Camera intrinsics data
******************************

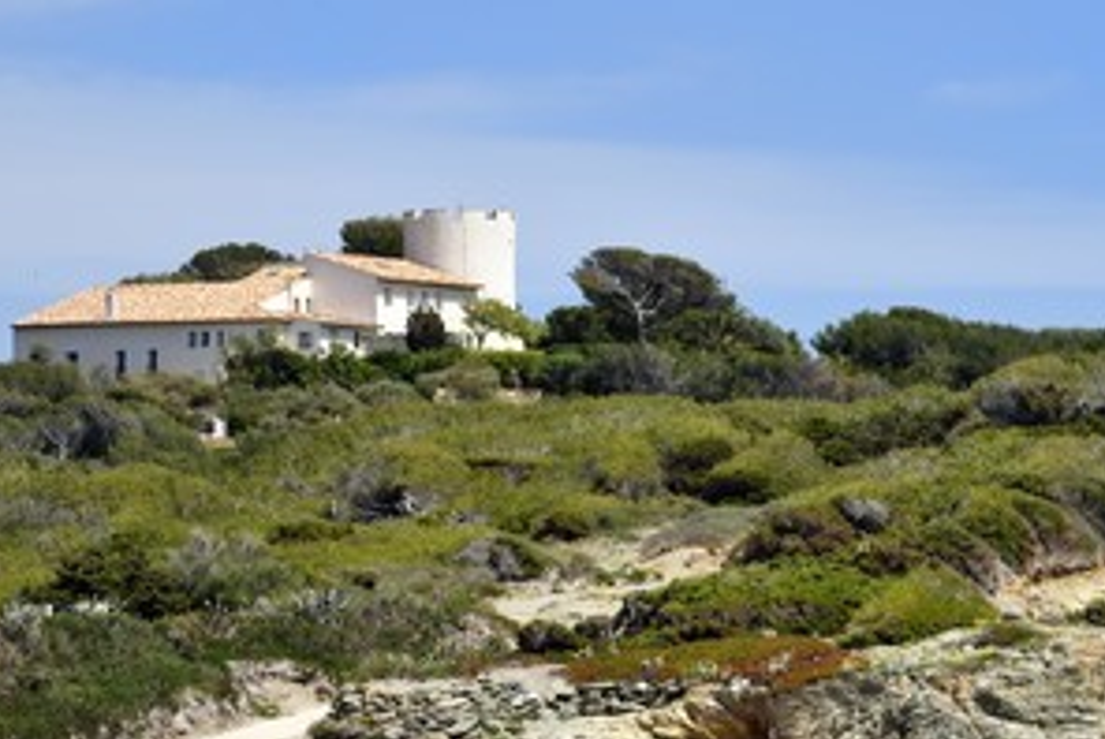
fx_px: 7404
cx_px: 560
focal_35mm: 241
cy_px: 493
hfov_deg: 8.5
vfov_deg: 5.7
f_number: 9
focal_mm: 170
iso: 200
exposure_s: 1/500
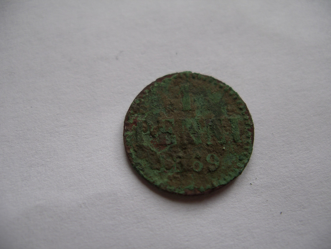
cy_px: 124
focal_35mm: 37
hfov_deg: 50.1
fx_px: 354
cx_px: 166
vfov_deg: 38.7
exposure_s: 1/100
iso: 80
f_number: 2.8
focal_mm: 7.8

******************************

TASK TO COMPLETE
Leave every picture out and copy precisely the lines from the one containing "focal_35mm: 241" through the last line of the data above, both ends included.

COMPLETED EXERCISE
focal_35mm: 241
cy_px: 493
hfov_deg: 8.5
vfov_deg: 5.7
f_number: 9
focal_mm: 170
iso: 200
exposure_s: 1/500
cy_px: 124
focal_35mm: 37
hfov_deg: 50.1
fx_px: 354
cx_px: 166
vfov_deg: 38.7
exposure_s: 1/100
iso: 80
f_number: 2.8
focal_mm: 7.8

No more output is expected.